Take the material below and output exactly the run of lines from the one containing "Rendered at 2001 by 1125 pixels." down to the one containing "For every layout", with both included.

* DATASET EXCERPTS
****************************************

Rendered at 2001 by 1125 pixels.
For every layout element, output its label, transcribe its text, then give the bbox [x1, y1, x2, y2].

****************************************

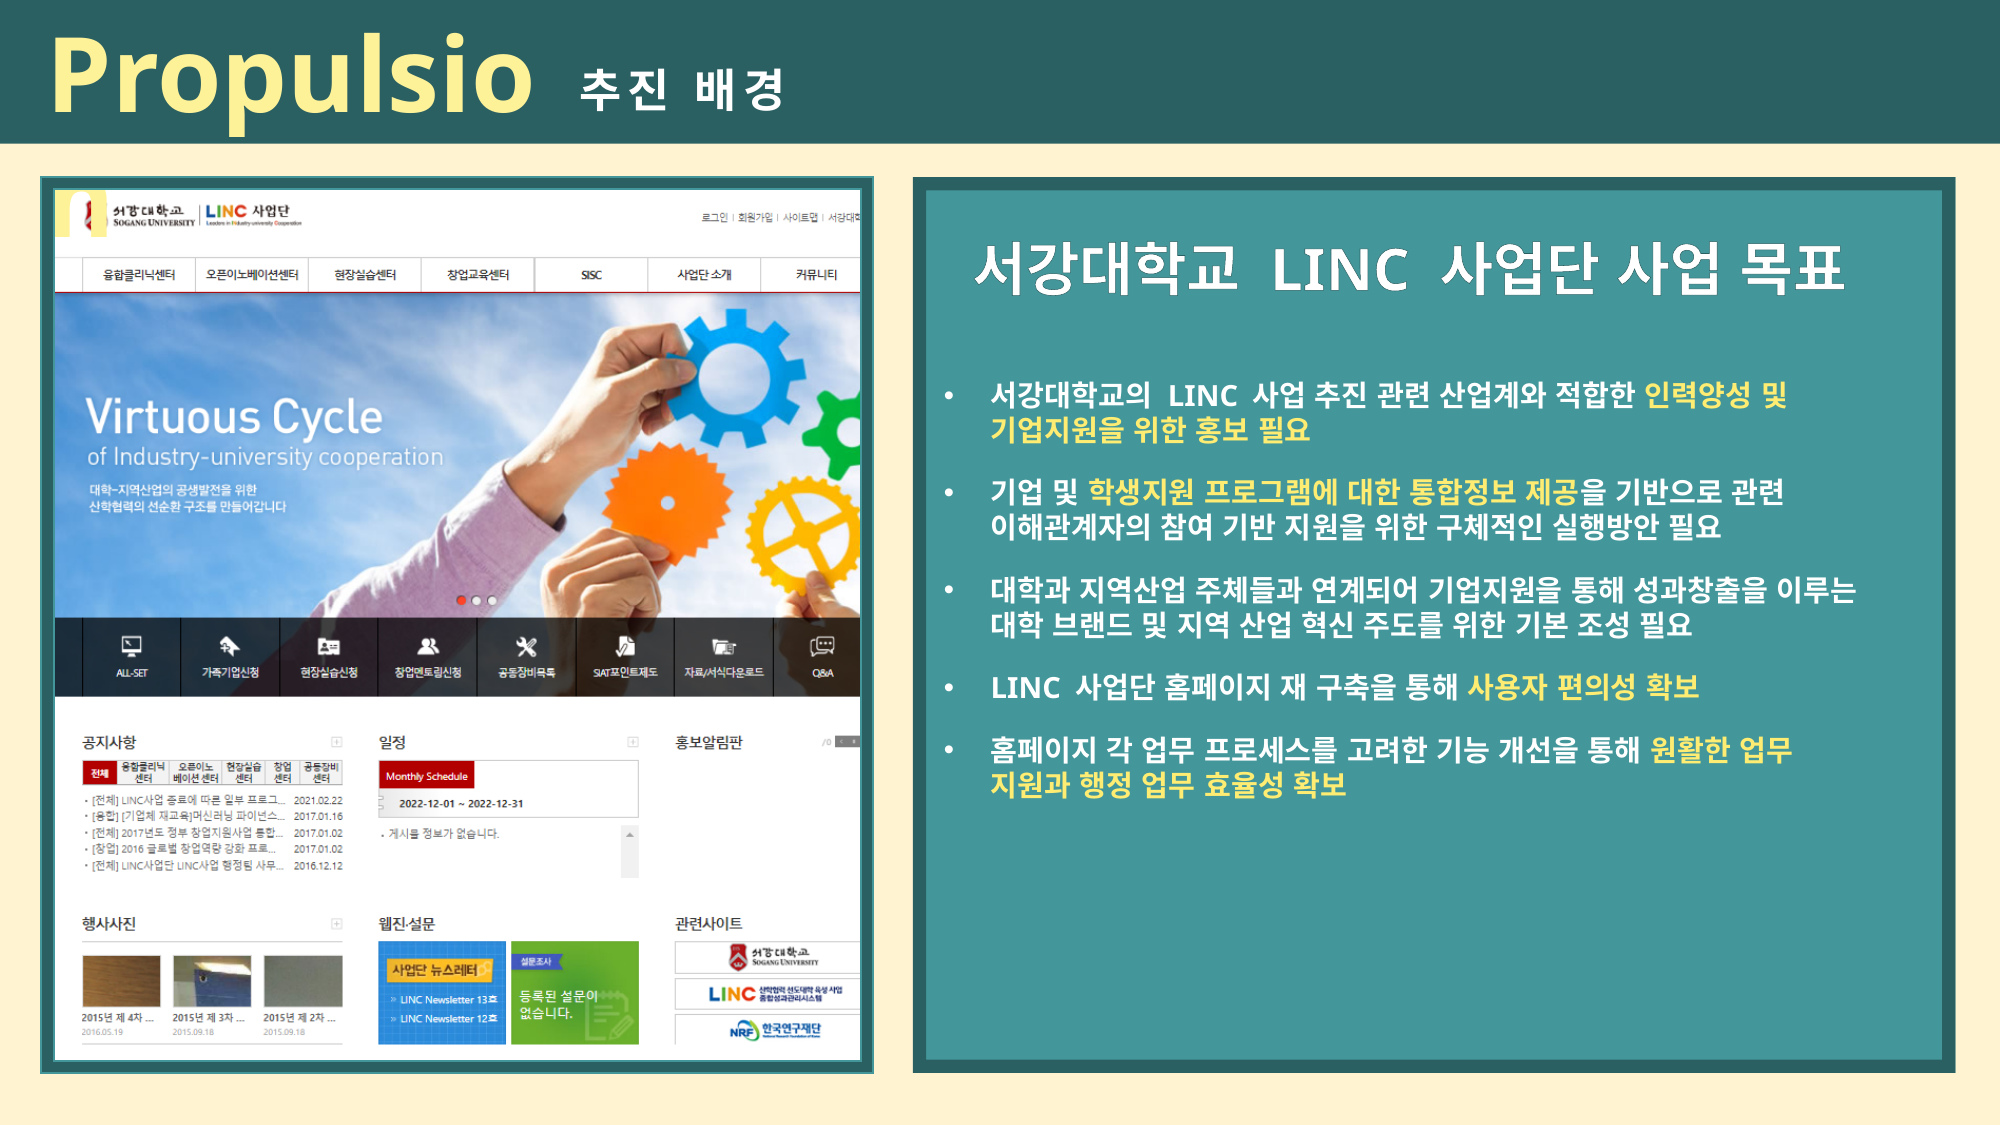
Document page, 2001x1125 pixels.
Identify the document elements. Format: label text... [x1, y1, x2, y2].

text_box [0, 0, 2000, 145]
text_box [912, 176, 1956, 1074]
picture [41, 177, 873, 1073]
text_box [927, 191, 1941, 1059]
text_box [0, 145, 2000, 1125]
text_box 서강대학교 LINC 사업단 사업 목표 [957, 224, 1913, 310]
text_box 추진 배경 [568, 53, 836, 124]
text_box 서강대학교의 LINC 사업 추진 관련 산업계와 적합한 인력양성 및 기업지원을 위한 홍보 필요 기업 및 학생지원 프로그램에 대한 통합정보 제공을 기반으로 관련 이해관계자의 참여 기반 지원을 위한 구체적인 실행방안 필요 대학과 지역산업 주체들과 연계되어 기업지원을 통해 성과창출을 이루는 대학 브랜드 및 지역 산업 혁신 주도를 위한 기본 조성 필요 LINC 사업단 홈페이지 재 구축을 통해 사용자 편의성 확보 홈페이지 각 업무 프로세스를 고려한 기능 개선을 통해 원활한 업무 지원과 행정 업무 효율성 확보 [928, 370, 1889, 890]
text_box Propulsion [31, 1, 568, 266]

****************************************

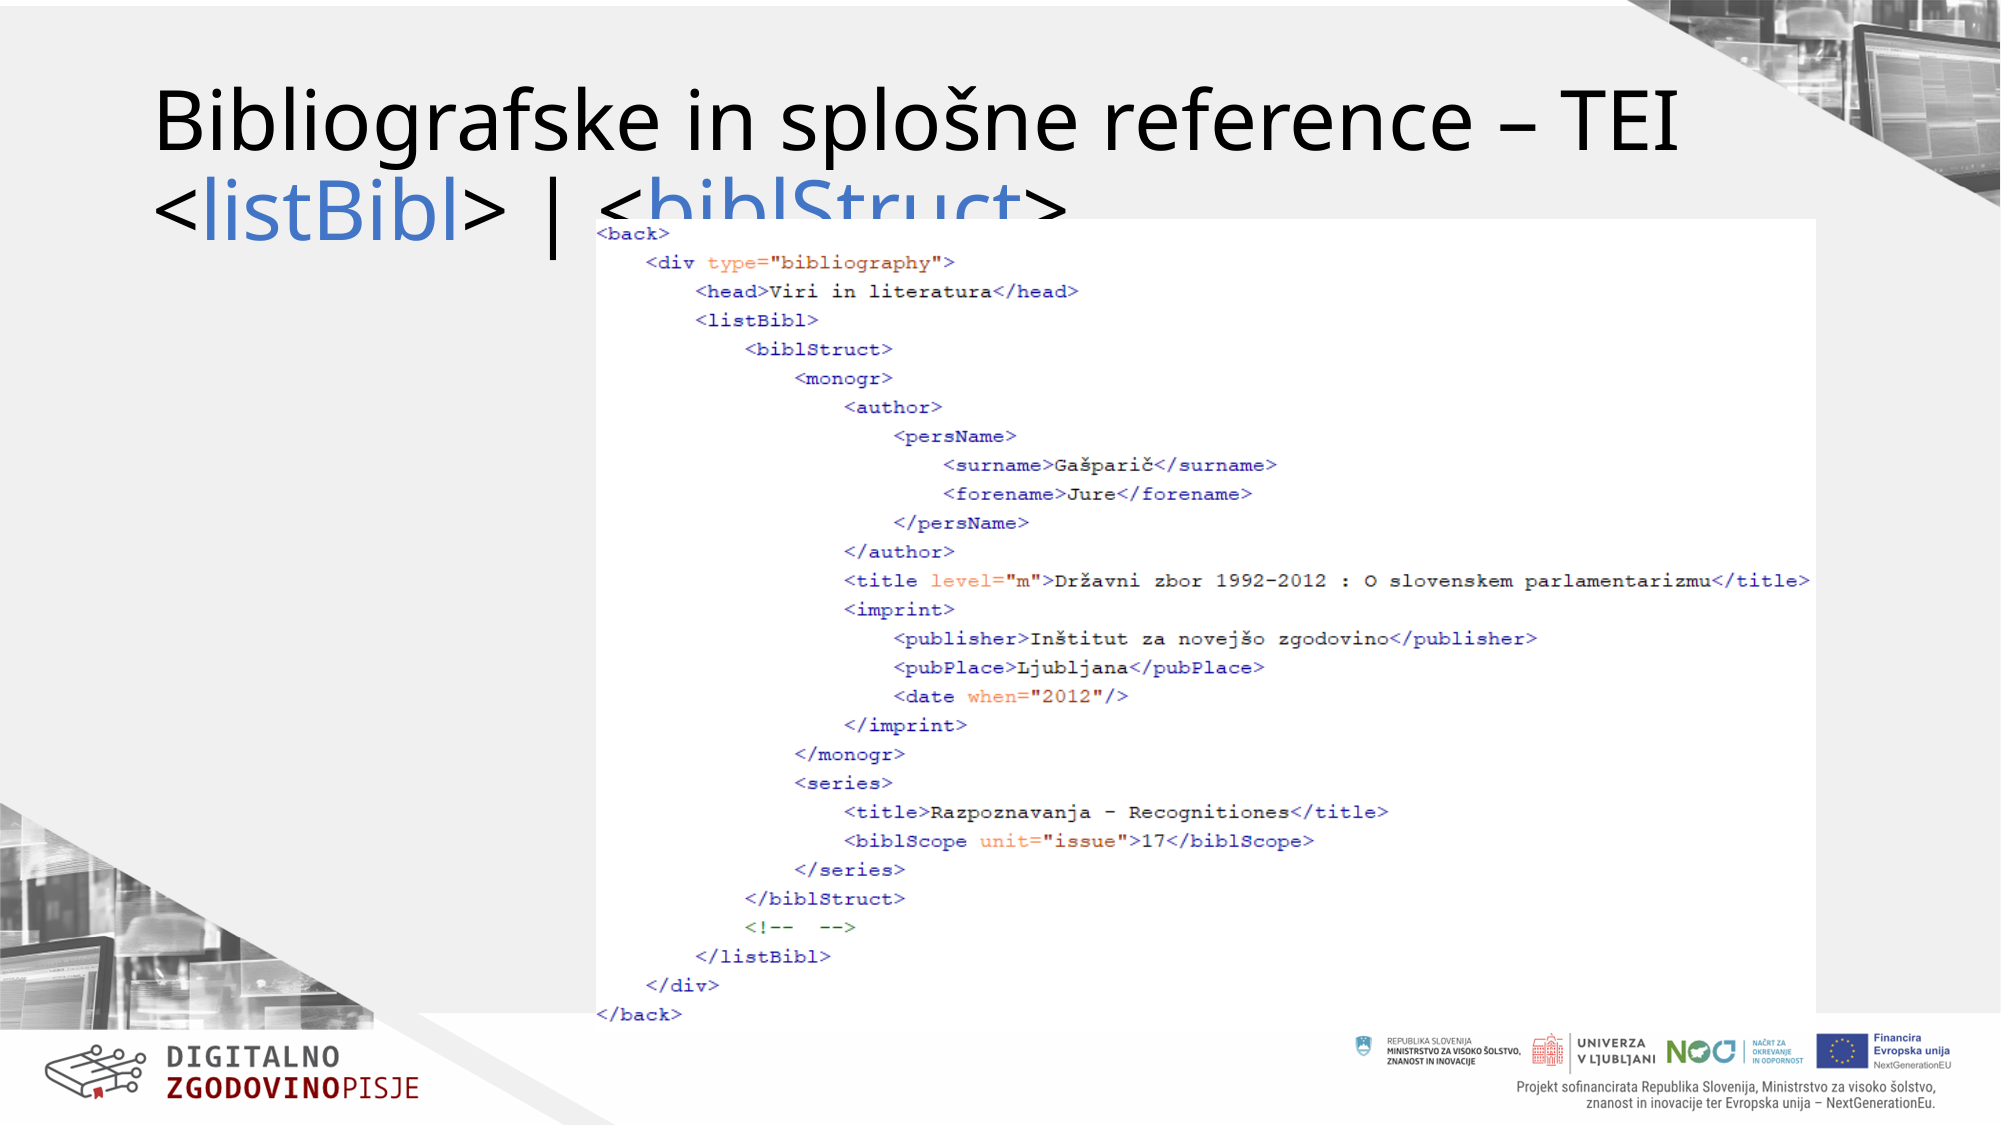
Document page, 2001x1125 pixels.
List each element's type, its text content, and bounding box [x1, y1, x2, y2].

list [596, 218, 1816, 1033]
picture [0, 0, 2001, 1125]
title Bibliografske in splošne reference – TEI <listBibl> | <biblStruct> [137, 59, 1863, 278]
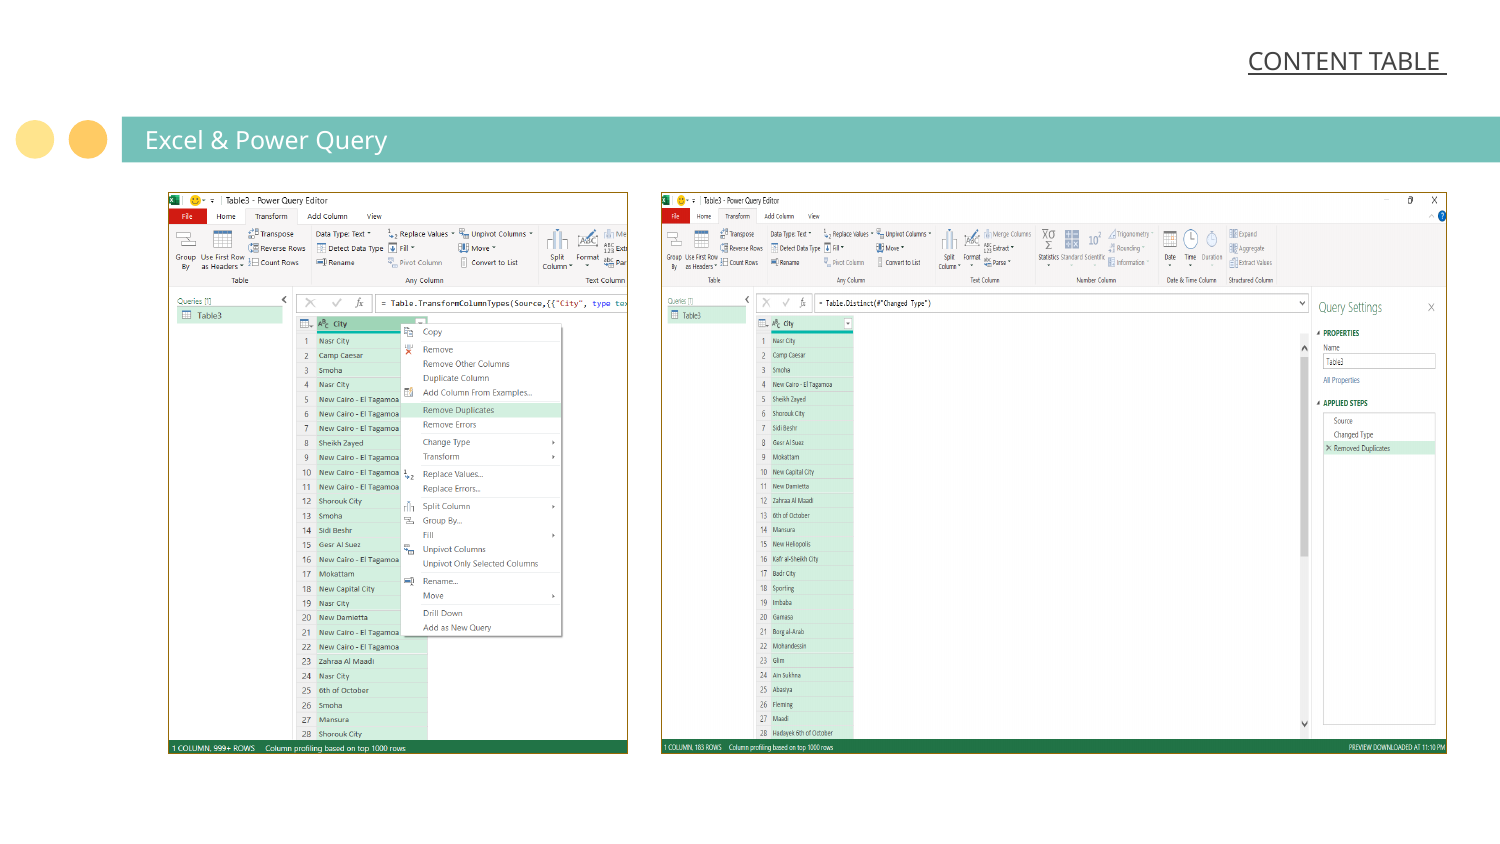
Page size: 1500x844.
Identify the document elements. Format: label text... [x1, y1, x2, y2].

****************************************

* TASK RESULT
Rendered at 2001 by 1125 pixels.
For every layout element, output its label, transcribe its text, then give the bbox [x1, y1, x2, y2].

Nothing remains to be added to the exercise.